Atlas Search Overview
On this page
MongoDB's Atlas Search allows fine-grained text indexing and querying of data
on your Atlas cluster. It enables advanced search functionality for
your applications without any additional management or separate search
system alongside your database. Atlas Search provides options for several
kinds of text analyzers, a rich query
language that uses Atlas Search aggregation pipeline
stages like $search
and $searchMeta
in
conjunction with other MongoDB aggregation pipeline stages, and
score-based results ranking.
Tip
Quickly try Atlas Search without needing an Atlas account, cluster, or collection, with the Atlas Search Playground. To learn more, see the documentation.
Atlas Search Fundamentals
The following concepts form the basis of Atlas Search and are essential to optimize your application.
Indexing
In the context of search, an index is a data structure that categorizes data in an easily searchable format. Search indexes enable faster retrieval of documents that contain a given term without having to scan the entire collection. While both Atlas Search indexes and MongoDB Indexes make data retrieval faster, note that they are not the same. Like the index in the back of a book, a search index is a mapping between terms and the documents that contain those terms. Search indexes also contain other relevant metadata, such as the positions of terms in documents.
Creating at least one search index is usually required in any search application. For more information, see Create and Manage Atlas Search Indexes.
Tokenization
When creating a search index, data must first be transformed into a sequence of tokens or terms. An analyzer facilitates this process through steps including:
Tokenization: Breaking up words in a string into indexable tokens. For example, dividing a sentence by whitespace and punctuation.
Normalization: Organizing data so that it is consistently represented and easier to analyze. For example, transforming text to lower case or removing unwanted words called stop words.
Stemming: Reducing words to their root form. For example, ignoring suffixes, prefixes, and plural word forms.
The specifics of tokenization are language-specific and can require making additional choices. Which analyzer to use depends on your data and application. For more information, see Process Data with Analyzers.
Querying
Search queries consult the index to return a set of results. Search queries are different than traditional database queries, as they are intended to meet more general information needs. Where a database query must follow a strict syntax, search queries can be for simple text matching, but can also look for similar phrases, number or date ranges, or use regular expressions or wildcards.

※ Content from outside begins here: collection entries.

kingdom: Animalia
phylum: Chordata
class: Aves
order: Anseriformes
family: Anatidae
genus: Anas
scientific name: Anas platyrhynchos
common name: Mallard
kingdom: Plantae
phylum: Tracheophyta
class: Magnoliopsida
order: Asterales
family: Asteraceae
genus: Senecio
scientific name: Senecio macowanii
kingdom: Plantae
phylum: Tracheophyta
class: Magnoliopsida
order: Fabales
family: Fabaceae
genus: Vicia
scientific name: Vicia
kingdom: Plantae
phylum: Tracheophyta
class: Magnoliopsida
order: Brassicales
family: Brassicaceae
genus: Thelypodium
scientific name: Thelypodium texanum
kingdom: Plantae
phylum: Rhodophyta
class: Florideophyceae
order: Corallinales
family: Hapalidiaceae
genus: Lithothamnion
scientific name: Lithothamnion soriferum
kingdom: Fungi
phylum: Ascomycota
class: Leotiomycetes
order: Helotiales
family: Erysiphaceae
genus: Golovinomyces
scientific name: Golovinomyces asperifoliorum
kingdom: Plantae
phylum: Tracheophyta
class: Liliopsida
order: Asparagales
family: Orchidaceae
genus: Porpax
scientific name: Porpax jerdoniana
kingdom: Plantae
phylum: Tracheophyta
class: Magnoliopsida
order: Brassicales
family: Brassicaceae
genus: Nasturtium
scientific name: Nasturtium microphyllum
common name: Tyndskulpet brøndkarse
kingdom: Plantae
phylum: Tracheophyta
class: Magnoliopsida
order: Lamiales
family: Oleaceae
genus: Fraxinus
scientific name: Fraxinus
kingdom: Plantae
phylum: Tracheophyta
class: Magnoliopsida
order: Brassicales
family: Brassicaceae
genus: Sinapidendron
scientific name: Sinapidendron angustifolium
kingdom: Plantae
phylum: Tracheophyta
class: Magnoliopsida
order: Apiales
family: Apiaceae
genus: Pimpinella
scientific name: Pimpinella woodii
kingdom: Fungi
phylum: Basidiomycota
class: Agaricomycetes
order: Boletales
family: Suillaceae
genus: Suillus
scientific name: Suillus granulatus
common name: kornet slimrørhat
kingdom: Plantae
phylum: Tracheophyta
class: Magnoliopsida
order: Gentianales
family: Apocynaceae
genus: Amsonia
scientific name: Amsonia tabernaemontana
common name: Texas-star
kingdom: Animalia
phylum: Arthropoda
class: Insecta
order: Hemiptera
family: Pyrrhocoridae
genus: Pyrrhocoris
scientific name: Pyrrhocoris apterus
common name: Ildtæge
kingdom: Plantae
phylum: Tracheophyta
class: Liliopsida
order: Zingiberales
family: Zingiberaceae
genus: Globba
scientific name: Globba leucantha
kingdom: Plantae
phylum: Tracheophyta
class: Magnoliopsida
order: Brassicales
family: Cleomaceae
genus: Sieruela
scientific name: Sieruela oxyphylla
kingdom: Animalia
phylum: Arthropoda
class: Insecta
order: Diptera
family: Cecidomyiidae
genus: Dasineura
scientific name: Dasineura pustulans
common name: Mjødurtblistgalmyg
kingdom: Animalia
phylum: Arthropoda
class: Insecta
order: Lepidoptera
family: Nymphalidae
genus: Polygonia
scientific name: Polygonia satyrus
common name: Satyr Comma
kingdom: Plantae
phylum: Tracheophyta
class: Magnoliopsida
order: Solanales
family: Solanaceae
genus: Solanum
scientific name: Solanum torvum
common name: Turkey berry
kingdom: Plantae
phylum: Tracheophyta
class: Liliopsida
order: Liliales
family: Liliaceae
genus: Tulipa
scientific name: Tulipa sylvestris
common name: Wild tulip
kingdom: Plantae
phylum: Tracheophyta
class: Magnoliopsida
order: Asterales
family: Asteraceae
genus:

For more information, see Create and Run Atlas Search Queries.
Scoring
Each document receives a relevancy score that enables query results to be returned in order from the highest relevance to the lowest. In the simplest form of scoring, documents score higher if the query term appears frequently in a document and lower if the query term appears across many documents in the collection. Scoring can also be customized. Tailoring search to a specific domain often means customizing the relevance-based default score by boosting, decaying, or modifying it in other ways.
For more information, see Score Documents.
Atlas Search Architecture
The Atlas Search mongot
process, built on Apache Lucene, interfaces with the mongod
database
process to create and manage your full-text and vector search indexes
and queries.
About the mongot
Process
The mongot
process performs the following tasks:
Creates Atlas Search indexes based on the rules in the index definition for the collection.
Monitors change streams for the current state of the documents and indexes for the collections for which you defined Atlas Search indexes.
Processes Atlas Search queries and returns the document IDs and other search metadata for the matching documents to
mongod
, which then does a full document lookup and returns the results to the client.
You can choose a deployment model where the Atlas Search mongot
process
runs alongside the mongod
process on each node in the Atlas
cluster or where the mongot
process runs on separate search
nodes. For testing your search queries and prototyping your application,
you can choose the default deployment model where both the mongot
and mongod
processes run on the same node. However, for
production-ready applications, deploy mongot
on separate search
nodes to avoid any resource contention between the mongot
and
mongod
processes in your production environment.
For guidance on choosing a deployment type for pre-production and production environments, see Atlas Search Deployment Options and Atlas Vector Search Deployment Options.